» **Task requirements**:
The answer must be an exact copy of every entry, with no pictures in it.

» **Records drawn from a dataset**:
== Segment start ==

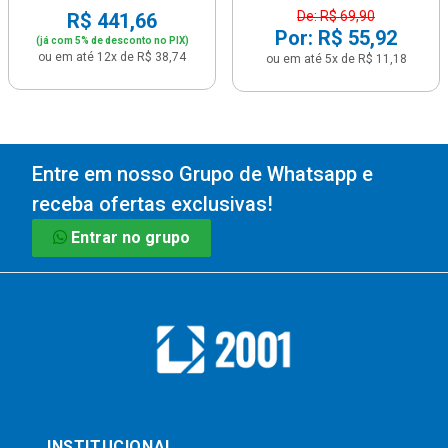
De: R$ 69,90
R$ 441,66
Por: R$ 55,92
(já com 5% de desconto no PIX)
ou em até 12x de R$ 38,74
ou em até 5x de R$ 11,18
Entre em nosso Grupo de Whatsapp e
receba ofertas exclusivas!
Entrar no grupo
INSTITUCIONAL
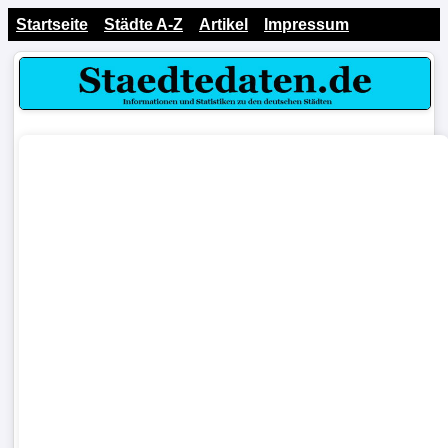
Startseite
Städte A-Z
Artikel
Impressum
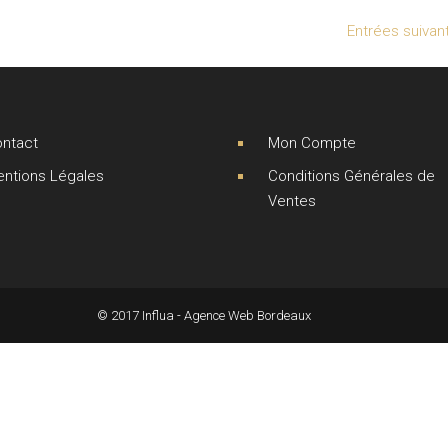
Entrées suivan
ntact
Mon Compte
ntions Légales
Conditions Générales de
Ventes
© 2017 Influa - Agence Web Bordeaux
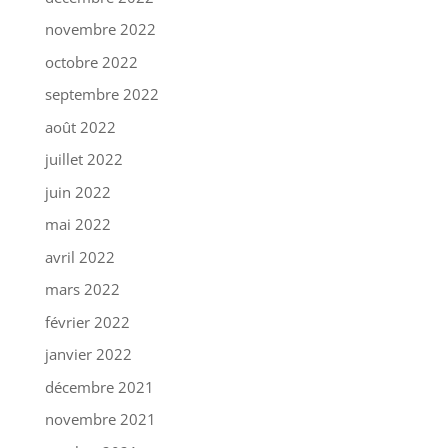
novembre 2022
octobre 2022
septembre 2022
août 2022
juillet 2022
juin 2022
mai 2022
avril 2022
mars 2022
février 2022
janvier 2022
décembre 2021
novembre 2021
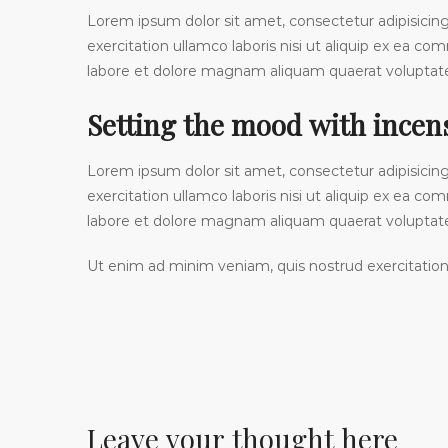
Lorem ipsum dolor sit amet, consectetur adipisicin
exercitation ullamco laboris nisi ut aliquip ex ea 
labore et dolore magnam aliquam quaerat volupta
Setting the mood with incen
Lorem ipsum dolor sit amet, consectetur adipisicin
exercitation ullamco laboris nisi ut aliquip ex ea 
labore et dolore magnam aliquam quaerat volupta
Ut enim ad minim veniam, quis nostrud exercitation 
Leave your thought here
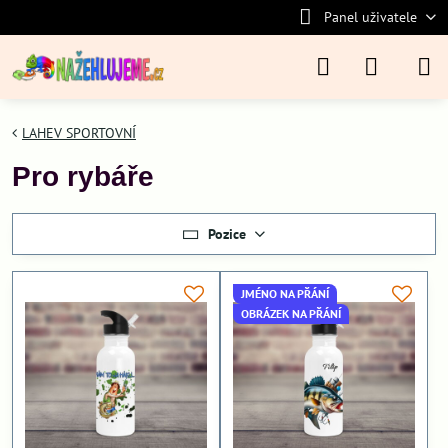
Panel uživatele
LAHEV SPORTOVNÍ
Pro rybáře
Pozice
JMÉNO NA PŘÁNÍ
OBRÁZEK NA PŘÁNÍ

== Segment end ==

» **Task result**:
De: R$ 69,90
R$ 441,66
Por: R$ 55,92
(já com 5% de desconto no PIX)
ou em até 12x de R$ 38,74
ou em até 5x de R$ 11,18
Entre em nosso Grupo de Whatsapp e
receba ofertas exclusivas!
Entrar no grupo
INSTITUCIONAL
Startseite
Städte A-Z
Artikel
Impressum
Entrées suivan
ntact
Mon Compte
ntions Légales
Conditions Générales de
Ventes
© 2017 Influa - Agence Web Bordeaux
novembre 2022
octobre 2022
septembre 2022
août 2022
juillet 2022
juin 2022
mai 2022
avril 2022
mars 2022
février 2022
janvier 2022
décembre 2021
novembre 2021
Lorem ipsum dolor sit amet, consectetur adipisicin
exercitation ullamco laboris nisi ut aliquip ex ea 
labore et dolore magnam aliquam quaerat volupta
Setting the mood with incen
Lorem ipsum dolor sit amet, consectetur adipisicin
exercitation ullamco laboris nisi ut aliquip ex ea 
labore et dolore magnam aliquam quaerat volupta
Ut enim ad minim veniam, quis nostrud exercitation 
Leave your thought here
Panel uživatele
LAHEV SPORTOVNÍ
Pro rybáře
Pozice
JMÉNO NA PŘÁNÍ
OBRÁZEK NA PŘÁNÍ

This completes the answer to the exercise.